Imitating the Pattern
Of course, the above result is more of a metaphorical analogy than an equivalence, because Performer is essentially based on a completely different approximation logic—for instance, the $\boldsymbol{\omega}_1, \boldsymbol{\omega}_2, \dots, \boldsymbol{\omega}_m$ in Performer are randomly sampled and fixed, meaning their approximation as centroid vectors is actually quite poor. However, this similarity triggered a thought: can we mimic Performer's logic to re-derive Transformer-VQ? That is, like in Equation \eqref{eq:performer}, first construct an exact identity and then transform it into a sampling approximation to obtain the linear version.

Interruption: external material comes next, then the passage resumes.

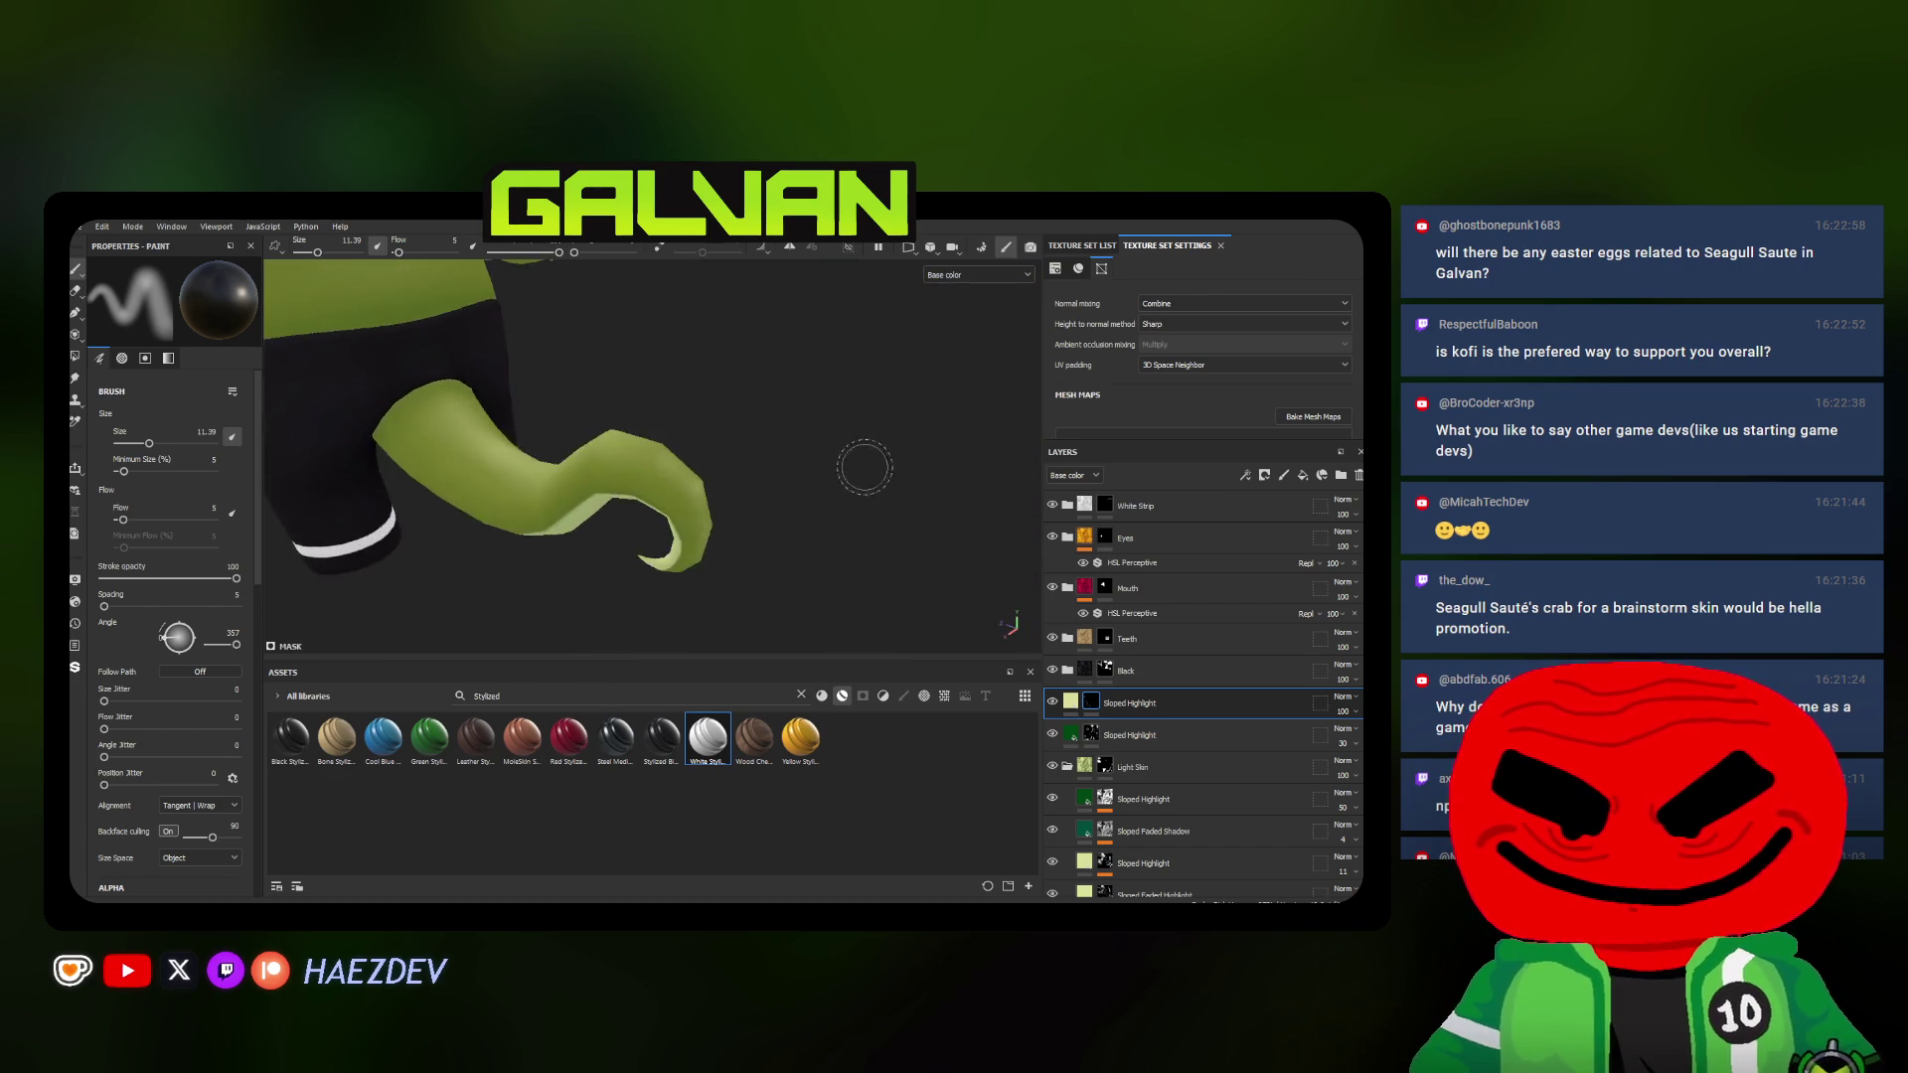
pyautogui.moveTo(655, 485)
pyautogui.keyDown('alt'); pyautogui.mouseDown(button='middle')
pyautogui.moveTo(703, 524)
pyautogui.moveTo(682, 455)
pyautogui.mouseUp(button='middle'); pyautogui.keyUp('alt')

After a few days of thinking, I discovered a scheme that can generate the desired derivation. First, we use the Dirac delta function to write:
\begin{equation}e^{\boldsymbol{q}\cdot \boldsymbol{k}} = \int e^{\boldsymbol{q}\cdot \boldsymbol{\omega}}\delta(\boldsymbol{\omega} - \boldsymbol{k})d\boldsymbol{\omega}\end{equation}
This is a pure identity given by the definition of the Dirac function, involving no sophisticated operations or approximations. However, when we substitute this into Attention (the numerator), some interesting results emerge:
\begin{equation}\sum_j e^{\boldsymbol{q}\cdot \boldsymbol{k}_j} \boldsymbol{v}_j = \sum_j \boldsymbol{v}_j\int e^{\boldsymbol{q}\cdot \boldsymbol{\omega}}\delta(\boldsymbol{\omega} - \boldsymbol{k}_j)d\boldsymbol{\omega} = \int e^{\boldsymbol{q}\cdot \boldsymbol{\omega}} \left[\sum_j \delta(\boldsymbol{\omega} - \boldsymbol{k}_j) \boldsymbol{v}_j\right]d\boldsymbol{\omega}\label{eq:inf-vq}\end{equation}
The last equal sign is exactly the form of linear Attention! Of course, because it requires integration over $\boldsymbol{\omega}$, this result, like "The Road to Transformer Upgrading: 5. Linear Attention as Infinite Dimensional," is an "infinite-dimensional" linear Attention, currently possessing only formal value.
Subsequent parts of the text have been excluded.